The city government’s progressive attitude to opening data was in contrast to the comparative lack of movement in this area at the national level. This point of difference could be productive, however. While different levels of government may deal with different types of data, the hope might be that if citizens see the benefits of open data at a city level, the clamour for more releases of data at the national level may grow.
Media
Another sector that caught our eyes in Argentina was the media, and here we found two main actors. The first was the Argentine branch of Hacks/Hackers, a group which allows journalists and hackers to create solutions to show and explain data easily to the public. The Argentine branch, we were proudly informed, is the largest outside the U.S., and the enthusiasm and activity was palpable in our interviews with some of the group’s leaders. The group organises a Media Party every year in which other data journalist, activist and hackers come together to create quality data journalism as well as useful apps such as Hackdash – which helps to bring the community together and to set goals and tasks for the group’s hackathons.

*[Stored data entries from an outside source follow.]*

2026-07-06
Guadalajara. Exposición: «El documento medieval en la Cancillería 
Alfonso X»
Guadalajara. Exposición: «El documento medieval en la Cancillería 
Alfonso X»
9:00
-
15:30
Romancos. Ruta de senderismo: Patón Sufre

Alongside innovative local initiatives such as this, we also found a great drive amongst sections of the traditional media to use open data. La Nación, a leading national newspaper,, has pioneered innovative, useful, and frankly beautiful and useful uses of open data in their journalism. The La Nacion Data team is led by highly motivated journalists and technical specialists (most of whom are women) who are working around the clock to make compelling stories from whatever data they can get their hands on. As part of their wider outreach efforts, La Nacion is also promoting data journalism in local universities and is very much part of the open data community themselves. They even publish data on their own open data catalog, in which other members of the public can analyse and use for their use. One popular dataset tries to predict inflation, which fills an important need since the government’s national statistics office itself does not supply this information itself.
Both Hacks/Hackers and La Nacion are filling a vacuum opened up by the absence of national government efforts in this area, scraping and curating their own datasets, for their own use in order to inform citizens. Yet the battle is ongoing, as sometimes these initiatives unintentionally create a catch-22 situation. Activists and journalists will often scrape data from government websites and create a lasting open database which is machine readableand create a database, just to notice later that the government has changed, for example, the aggregation level, so that the data can not be shown to the public and individuals patterns cannot be detected. Alternatively, sometimes the whole data collection is stopped at once.
Yet these efforts only serve as a catalyst for more work on the part of activists, hackers and journalists, who try and find new ways to uncover and present the data, creating a cat-and-mouse game in which the more the government tries to hide, the more activists will try to reveal. As such, it’s the very lack of data at the national level – and ongoing attempts to limit what is already available – which, at least in part, creates the rich environment of innovation in Argentina (with more than 50 different initiatives at the last count). Looking ahead, the key question is: will the community be able to keep doing more innovation with less data? Or will a more thorough change be needed at the national government level? In the meantime, our experiences in Argentina suggested that, at least to a certain extent, when it comes to innovative uses of open government data, less can sometimes be more.